Exercise material:

%%

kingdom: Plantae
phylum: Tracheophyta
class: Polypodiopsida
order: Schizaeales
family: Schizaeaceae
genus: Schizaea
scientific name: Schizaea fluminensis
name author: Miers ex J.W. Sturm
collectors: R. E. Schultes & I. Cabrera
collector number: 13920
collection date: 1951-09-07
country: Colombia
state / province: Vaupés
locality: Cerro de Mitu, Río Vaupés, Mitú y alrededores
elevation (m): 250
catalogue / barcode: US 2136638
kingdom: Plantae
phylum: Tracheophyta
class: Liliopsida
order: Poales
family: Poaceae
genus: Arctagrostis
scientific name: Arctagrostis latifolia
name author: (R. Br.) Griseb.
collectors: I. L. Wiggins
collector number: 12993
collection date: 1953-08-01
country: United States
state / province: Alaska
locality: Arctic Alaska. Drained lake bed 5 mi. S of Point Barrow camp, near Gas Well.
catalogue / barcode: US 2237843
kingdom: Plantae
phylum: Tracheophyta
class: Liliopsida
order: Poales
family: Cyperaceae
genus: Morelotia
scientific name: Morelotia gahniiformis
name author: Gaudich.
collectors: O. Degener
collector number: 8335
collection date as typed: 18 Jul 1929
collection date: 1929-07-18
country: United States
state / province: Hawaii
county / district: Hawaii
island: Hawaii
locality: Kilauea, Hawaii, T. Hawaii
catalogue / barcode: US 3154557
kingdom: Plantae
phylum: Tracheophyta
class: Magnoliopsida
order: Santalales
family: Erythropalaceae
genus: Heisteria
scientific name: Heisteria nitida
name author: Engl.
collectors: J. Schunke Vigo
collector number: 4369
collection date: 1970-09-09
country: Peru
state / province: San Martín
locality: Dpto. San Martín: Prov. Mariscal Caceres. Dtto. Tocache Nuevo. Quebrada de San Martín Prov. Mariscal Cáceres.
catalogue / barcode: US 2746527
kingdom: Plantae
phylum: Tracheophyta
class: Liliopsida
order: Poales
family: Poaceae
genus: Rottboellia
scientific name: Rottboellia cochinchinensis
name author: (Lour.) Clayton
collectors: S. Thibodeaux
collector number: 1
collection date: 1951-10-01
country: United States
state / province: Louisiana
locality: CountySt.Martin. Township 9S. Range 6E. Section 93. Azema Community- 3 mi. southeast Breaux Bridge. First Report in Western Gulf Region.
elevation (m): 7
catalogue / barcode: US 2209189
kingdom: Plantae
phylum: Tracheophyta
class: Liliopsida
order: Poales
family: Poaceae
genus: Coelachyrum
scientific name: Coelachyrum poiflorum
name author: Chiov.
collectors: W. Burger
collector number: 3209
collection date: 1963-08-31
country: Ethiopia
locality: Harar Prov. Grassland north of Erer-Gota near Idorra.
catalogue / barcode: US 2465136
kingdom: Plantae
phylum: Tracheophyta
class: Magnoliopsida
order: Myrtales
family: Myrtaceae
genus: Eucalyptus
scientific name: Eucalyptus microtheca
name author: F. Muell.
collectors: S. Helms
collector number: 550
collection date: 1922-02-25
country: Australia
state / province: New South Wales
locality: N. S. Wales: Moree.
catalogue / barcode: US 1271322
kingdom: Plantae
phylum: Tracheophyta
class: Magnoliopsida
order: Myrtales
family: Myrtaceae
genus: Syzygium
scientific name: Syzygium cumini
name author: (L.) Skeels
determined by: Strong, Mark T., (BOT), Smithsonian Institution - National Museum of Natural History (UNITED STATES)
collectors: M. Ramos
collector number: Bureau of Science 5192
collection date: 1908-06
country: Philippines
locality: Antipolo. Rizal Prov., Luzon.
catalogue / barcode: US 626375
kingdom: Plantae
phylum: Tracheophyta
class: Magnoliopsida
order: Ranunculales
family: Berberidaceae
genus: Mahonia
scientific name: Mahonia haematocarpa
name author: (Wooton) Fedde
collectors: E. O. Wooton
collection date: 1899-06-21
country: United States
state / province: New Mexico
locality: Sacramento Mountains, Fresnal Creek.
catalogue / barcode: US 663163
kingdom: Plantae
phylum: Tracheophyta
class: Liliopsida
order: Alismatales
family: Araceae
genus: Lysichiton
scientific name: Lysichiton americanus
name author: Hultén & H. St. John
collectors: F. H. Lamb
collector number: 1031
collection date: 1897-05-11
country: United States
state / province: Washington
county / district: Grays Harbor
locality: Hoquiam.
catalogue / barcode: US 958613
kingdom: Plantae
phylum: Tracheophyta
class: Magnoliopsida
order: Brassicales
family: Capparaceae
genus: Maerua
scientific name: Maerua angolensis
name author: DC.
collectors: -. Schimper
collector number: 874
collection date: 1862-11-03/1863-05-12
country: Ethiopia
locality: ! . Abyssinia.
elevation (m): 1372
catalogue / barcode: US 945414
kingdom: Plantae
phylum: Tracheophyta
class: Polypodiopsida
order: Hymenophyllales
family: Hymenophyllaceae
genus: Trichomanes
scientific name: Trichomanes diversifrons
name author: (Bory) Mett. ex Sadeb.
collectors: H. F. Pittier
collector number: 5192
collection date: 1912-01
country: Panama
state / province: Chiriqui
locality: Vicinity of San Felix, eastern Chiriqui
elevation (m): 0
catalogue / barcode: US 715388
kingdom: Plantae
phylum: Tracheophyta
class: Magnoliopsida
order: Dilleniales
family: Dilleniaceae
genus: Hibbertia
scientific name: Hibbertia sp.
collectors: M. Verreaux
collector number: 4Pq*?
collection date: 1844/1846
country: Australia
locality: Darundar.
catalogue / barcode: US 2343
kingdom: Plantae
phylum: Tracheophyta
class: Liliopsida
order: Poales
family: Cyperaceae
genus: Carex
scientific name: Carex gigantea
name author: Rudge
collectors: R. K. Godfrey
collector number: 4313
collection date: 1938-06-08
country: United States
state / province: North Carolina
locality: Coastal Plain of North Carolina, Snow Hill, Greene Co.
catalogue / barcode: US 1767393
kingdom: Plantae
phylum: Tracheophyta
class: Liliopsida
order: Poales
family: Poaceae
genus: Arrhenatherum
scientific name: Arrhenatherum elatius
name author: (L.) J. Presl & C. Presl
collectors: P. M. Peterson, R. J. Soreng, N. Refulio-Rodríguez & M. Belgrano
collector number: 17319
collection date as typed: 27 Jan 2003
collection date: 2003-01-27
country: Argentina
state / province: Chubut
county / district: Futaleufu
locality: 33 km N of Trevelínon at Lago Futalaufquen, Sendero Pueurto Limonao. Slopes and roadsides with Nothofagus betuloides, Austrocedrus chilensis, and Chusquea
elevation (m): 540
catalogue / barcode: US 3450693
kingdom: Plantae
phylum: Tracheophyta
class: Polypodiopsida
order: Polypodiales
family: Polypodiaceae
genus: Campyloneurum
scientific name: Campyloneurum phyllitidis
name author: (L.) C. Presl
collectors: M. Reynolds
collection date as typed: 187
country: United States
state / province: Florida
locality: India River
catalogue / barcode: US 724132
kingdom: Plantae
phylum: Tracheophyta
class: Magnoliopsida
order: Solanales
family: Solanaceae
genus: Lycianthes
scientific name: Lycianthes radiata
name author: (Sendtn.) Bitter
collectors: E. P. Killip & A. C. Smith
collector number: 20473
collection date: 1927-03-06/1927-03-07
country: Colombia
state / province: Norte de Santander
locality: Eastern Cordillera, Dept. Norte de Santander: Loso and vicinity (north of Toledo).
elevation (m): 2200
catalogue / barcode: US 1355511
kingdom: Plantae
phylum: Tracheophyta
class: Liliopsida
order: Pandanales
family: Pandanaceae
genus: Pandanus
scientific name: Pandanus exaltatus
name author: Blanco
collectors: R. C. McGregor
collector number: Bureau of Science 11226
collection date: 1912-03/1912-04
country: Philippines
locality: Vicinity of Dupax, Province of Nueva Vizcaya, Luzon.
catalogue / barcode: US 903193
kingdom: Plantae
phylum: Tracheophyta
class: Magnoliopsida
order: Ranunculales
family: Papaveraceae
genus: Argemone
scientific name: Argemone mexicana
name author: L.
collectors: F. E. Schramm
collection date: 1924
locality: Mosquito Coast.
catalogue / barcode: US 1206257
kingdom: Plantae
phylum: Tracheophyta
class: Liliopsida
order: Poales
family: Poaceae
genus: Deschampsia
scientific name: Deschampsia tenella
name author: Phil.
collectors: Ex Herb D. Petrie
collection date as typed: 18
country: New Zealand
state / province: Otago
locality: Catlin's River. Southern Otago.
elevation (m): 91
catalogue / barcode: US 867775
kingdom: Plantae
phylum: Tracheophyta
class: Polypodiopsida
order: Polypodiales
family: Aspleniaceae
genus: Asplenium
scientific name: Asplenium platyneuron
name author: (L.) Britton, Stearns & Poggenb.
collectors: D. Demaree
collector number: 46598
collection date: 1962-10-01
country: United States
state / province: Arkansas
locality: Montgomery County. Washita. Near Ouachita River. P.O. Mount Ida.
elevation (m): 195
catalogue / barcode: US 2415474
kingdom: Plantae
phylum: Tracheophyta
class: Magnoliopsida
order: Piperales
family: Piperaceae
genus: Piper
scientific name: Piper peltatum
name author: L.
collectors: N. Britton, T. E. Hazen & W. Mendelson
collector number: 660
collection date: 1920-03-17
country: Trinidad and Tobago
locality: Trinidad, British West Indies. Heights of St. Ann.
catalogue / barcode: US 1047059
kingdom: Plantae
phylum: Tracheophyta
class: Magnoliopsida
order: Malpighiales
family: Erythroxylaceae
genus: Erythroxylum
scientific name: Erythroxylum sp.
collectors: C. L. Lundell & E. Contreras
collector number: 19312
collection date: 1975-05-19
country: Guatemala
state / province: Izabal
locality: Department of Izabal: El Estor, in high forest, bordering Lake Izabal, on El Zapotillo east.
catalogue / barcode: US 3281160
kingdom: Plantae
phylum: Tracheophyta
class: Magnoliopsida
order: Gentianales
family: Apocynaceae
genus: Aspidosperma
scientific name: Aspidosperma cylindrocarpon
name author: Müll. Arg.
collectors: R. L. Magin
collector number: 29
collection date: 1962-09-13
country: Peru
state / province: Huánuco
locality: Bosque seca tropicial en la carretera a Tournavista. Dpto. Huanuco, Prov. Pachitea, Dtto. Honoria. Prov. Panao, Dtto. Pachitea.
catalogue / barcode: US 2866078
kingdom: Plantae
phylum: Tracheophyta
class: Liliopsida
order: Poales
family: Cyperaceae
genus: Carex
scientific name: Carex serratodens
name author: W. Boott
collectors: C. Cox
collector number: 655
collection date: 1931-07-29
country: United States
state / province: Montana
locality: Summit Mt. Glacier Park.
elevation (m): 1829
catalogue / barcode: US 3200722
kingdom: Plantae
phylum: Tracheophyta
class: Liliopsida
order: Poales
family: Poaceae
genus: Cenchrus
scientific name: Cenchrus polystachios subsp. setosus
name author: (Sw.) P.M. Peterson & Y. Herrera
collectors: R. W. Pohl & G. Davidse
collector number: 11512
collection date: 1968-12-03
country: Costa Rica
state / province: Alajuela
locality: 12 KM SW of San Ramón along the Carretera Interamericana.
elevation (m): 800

%%

What the task requires: Copy the lines from the one containing "catalogue / barcode: US 715388" through the one containing "name author: (L.) J. Presl & C. Presl", swapping "scientific name" for "taxon" and keeping everything else the same.

The output:
catalogue / barcode: US 715388
kingdom: Plantae
phylum: Tracheophyta
class: Magnoliopsida
order: Dilleniales
family: Dilleniaceae
genus: Hibbertia
taxon: Hibbertia sp.
collectors: M. Verreaux
collector number: 4Pq*?
collection date: 1844/1846
country: Australia
locality: Darundar.
catalogue / barcode: US 2343
kingdom: Plantae
phylum: Tracheophyta
class: Liliopsida
order: Poales
family: Cyperaceae
genus: Carex
taxon: Carex gigantea
name author: Rudge
collectors: R. K. Godfrey
collector number: 4313
collection date: 1938-06-08
country: United States
state / province: North Carolina
locality: Coastal Plain of North Carolina, Snow Hill, Greene Co.
catalogue / barcode: US 1767393
kingdom: Plantae
phylum: Tracheophyta
class: Liliopsida
order: Poales
family: Poaceae
genus: Arrhenatherum
taxon: Arrhenatherum elatius
name author: (L.) J. Presl & C. Presl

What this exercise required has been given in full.